(Recorded data)
····················

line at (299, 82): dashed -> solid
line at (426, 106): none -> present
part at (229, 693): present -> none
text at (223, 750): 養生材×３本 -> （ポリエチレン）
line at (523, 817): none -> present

····················

▶ **WORK TO BE COMPLETED**: Extract every line of the records above that contains the word "none". Reproduce each such line unchanged.

▶ **ANSWER TO THIS TASK**:
line at (426, 106): none -> present
part at (229, 693): present -> none
line at (523, 817): none -> present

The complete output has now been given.